偶然とは思えない繋がりよう、俺はそれが心掛りで仕方がない。
「まぁ⋯⋯俺も思う縁はいくつかある。────ただ、今の所は別に目立った怪しい点とかはないし、心の底で留めておく方がいいと俺は思うぜ。」
「お主がそう言うならば⋯⋯そうしておくとしようかの」
────やがて俺達は会話を終え、数分ほど沈黙が続いた後、俺はその場から立ち上がる。
「よし、じゃあ俺はそろそろ自分の部屋に行くとするよ。

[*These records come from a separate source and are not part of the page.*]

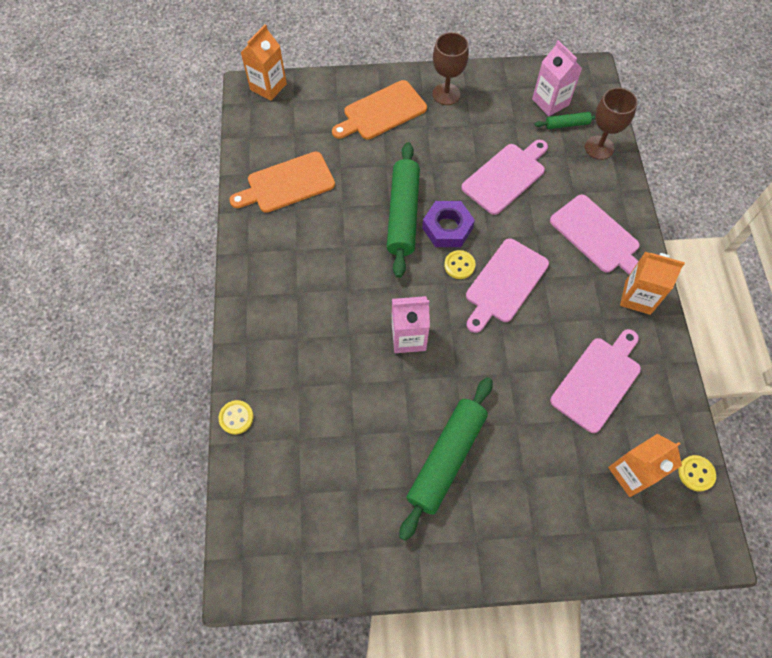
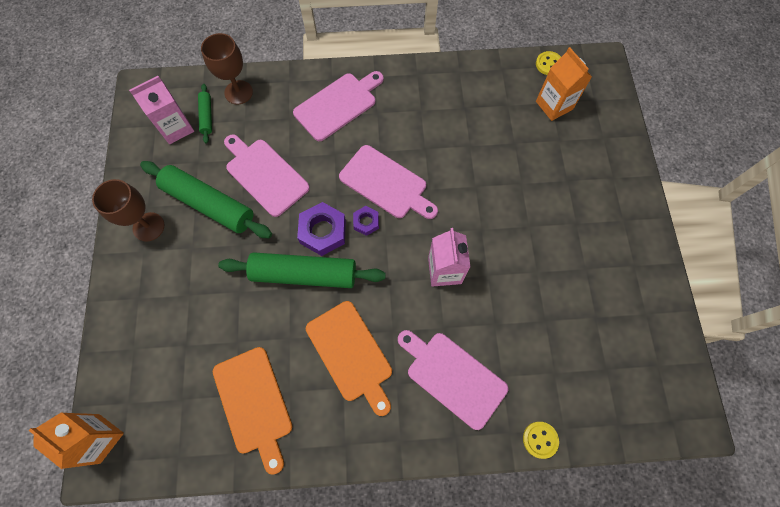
camera: 90 degrees left, 5 degrees up
(382, 112) = (163, 296): orange cutting board -> orange cutting board (351, 354)
(447, 459) = (558, 240): green rolling pin -> green rolling pin (209, 204)
(459, 265) = (366, 222): yellow button -> purple nut
(598, 381) = (478, 119): pink cutting board -> pink cutting board (453, 376)
(637, 297) = (400, 82): orange carton -> none

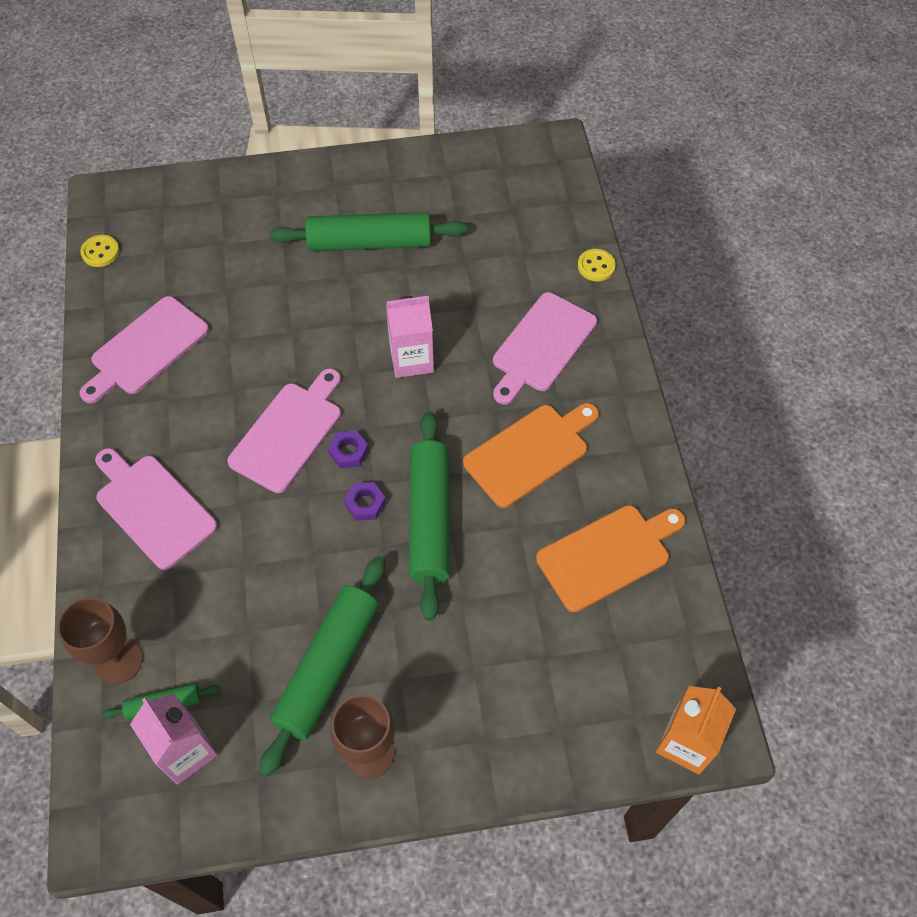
camera: 95 degrees left, 10 degrees down
(265, 175) = (275, 594): pink cutting board -> pink cutting board (146, 349)
(323, 231) = (365, 504): purple nut -> purple nut, size x0.56
(554, 105) = (169, 248): orange carton -> none
(563, 245) = (370, 242): none -> green rolling pin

」
そして俺が歩み出し、扉に開けて部屋の外へ出ようと思った瞬間────
⋯⋯あれ?
扉が開かない⋯⋯?
俺が扉の外へ出ようと試みるも、扉は固く閉ざされており、部屋から出ることが出来ない。
────俺がそれに困惑している一方で、ナコは頭を下げて床を見ていた。
前髪のせいで目を見ることは出来なかったが、口はうっすらと笑っている⋯⋯俺にはそう見えていた。
「くふふっ、妾からは逃れられぬぞ?」
「⋯⋯犯人はお前か。」
もしかしたらスアビスが⋯⋯と俺は思ったが、その予想を貫くかのように犯人は自白をしてくれた。

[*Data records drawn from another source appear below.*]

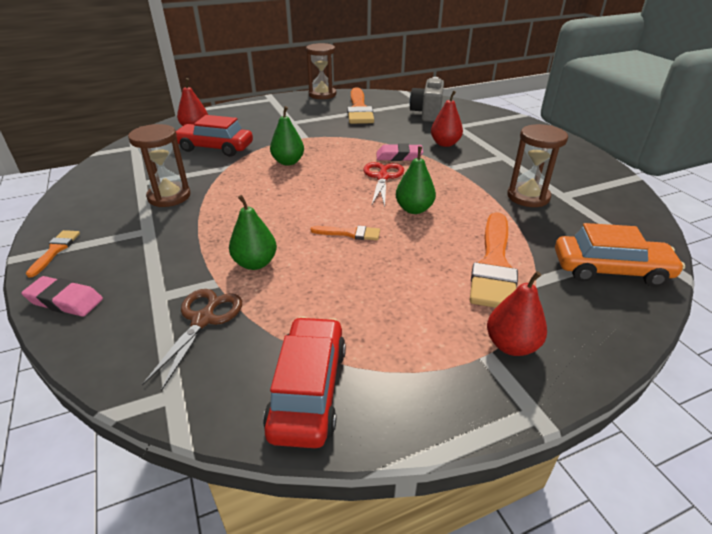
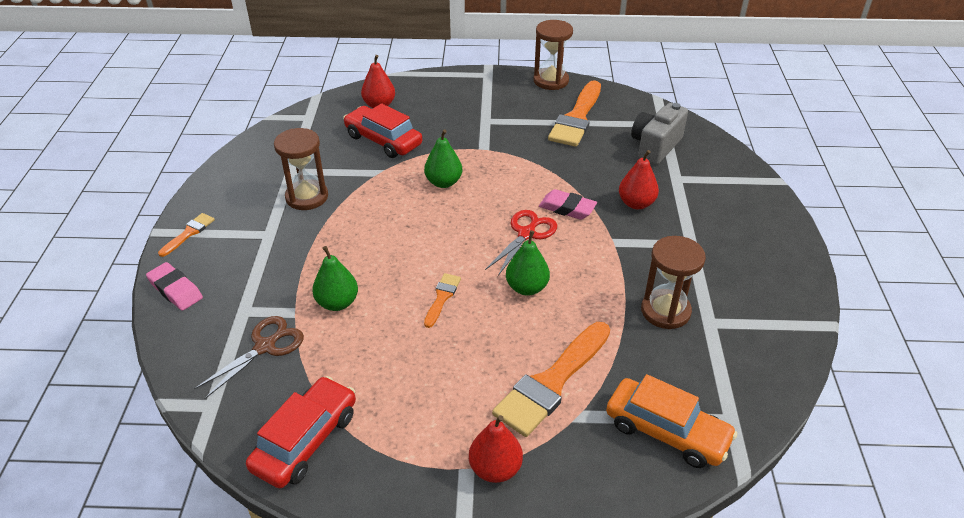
camera: 25 degrees right, 5 degrees up
(350, 233) = (442, 297): orange brush -> orange brush turned 105 degrees counterclockwise

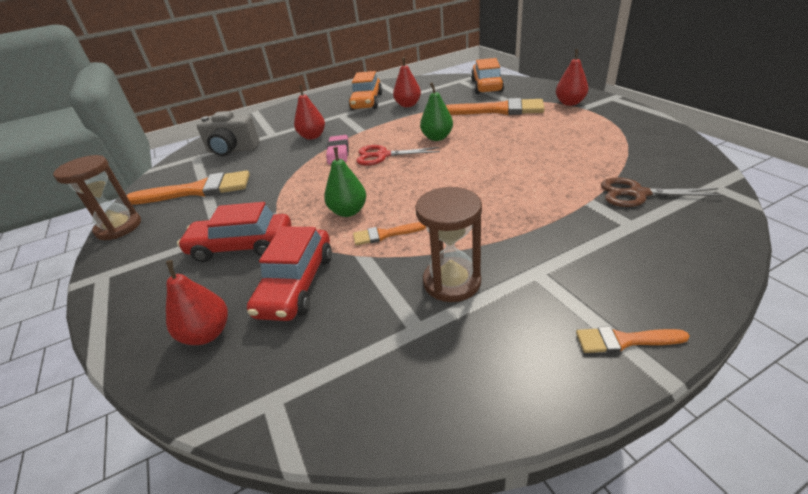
camera: 115 degrees left, 5 degrees down
(175, 290) = (691, 282): pink eraser -> none
(305, 440) = (657, 145): red car -> red car (241, 246)
(337, 303) = (551, 188): green pear -> none
(442, 297) = (484, 156): orange brush -> orange brush (384, 234)
(665, 311) = (408, 105): brown hourglass -> red pear
(721, 280) = (367, 102): none -> orange car

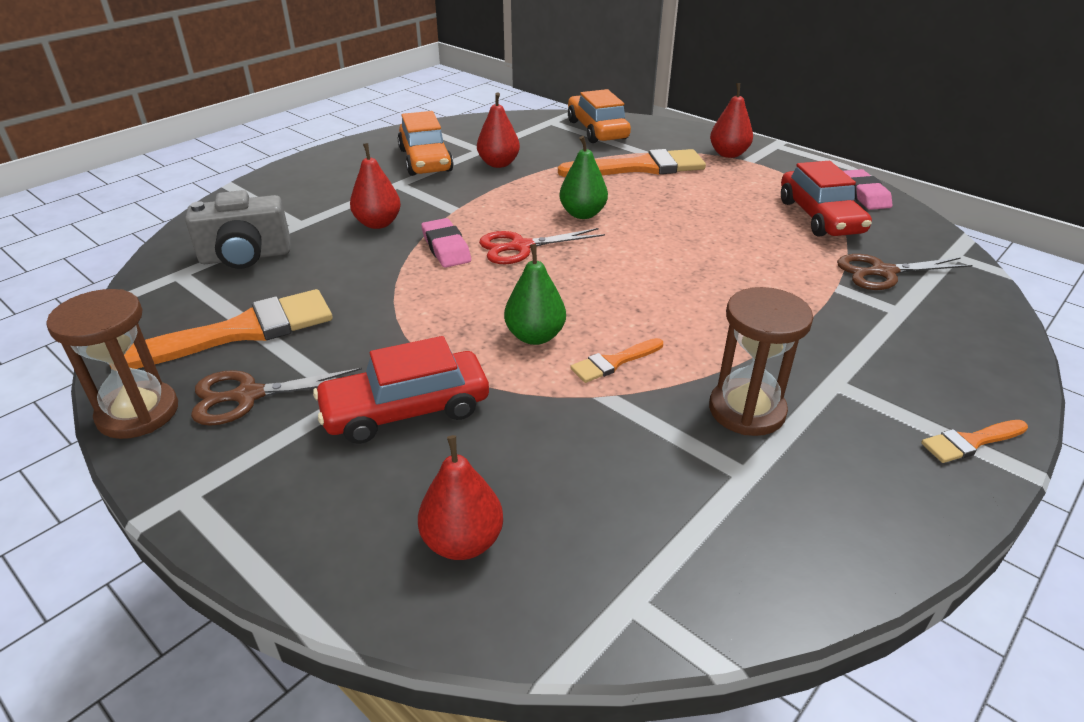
camera: 25 degrees left, 0 degrees up
(173, 226) = (248, 396): none -> brown scissors
(296, 284) = (541, 449): red car -> red car (819, 217)
(662, 135) = (863, 195): none -> pink eraser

「犯人とは人聞きが悪いのぅ⋯⋯今宵は飲み明かそうと言うたでは無いか。」
犯行に及んだ理由はそういう事か、確かにコイツは宿屋に入った後に飲もうと誘ってきたが⋯⋯。
「すまんが気が進まないんだ、扉を開けてくれ。」
予想外の出来事が起きすぎて酔いも覚めてしまった。
そのせいで酒を飲みたいという意欲も失ってしまった以上、俺が酒を飲む意味は無い。
「⋯⋯人の子よ、お主は少しばかしふんずり返り過ぎじゃ。──力は失えど妾は立派たる神、立場をわきまえぬか。」
俺が誘いをまた断ると同時に、彼女の顔からは笑みが消え、怒りと苛立ちを含んだ声が寝室に響く────
「⋯⋯鍵はどこだ?」
「ほぅ?妾を無視をするとは⋯⋯その度胸は認めてやるがのぅ──現にお主に拒否権はないも同然じゃ、素直にこの場を受け入れるのじゃな。」
⋯⋯俺に拒否権はない⋯⋯か。
「⋯⋯仕方ない、少しだけ付き合ってやる────ただ、そんな沢山は飲めないからな。」
そう言うと、怒りはどこへやら。
再びいつも通りの顔へと変貌を遂げた。
ナコは懐に大量の酒を持ち合わせており、その数は凄まじい。
下手したら一日じゃ飲み切れないほどだ。
「うむ、それでこそお主じゃ。とくと楽しむとしようぞ?」
────そしてナコは俺に懐に入れていた酒を1つ、俺に渡してくる。
流石に全てを飲み切るわけではないだろう────俺はそう思っていたが⋯⋯
そんなことを考えながら、俺は渋々と酒を口に運び出す。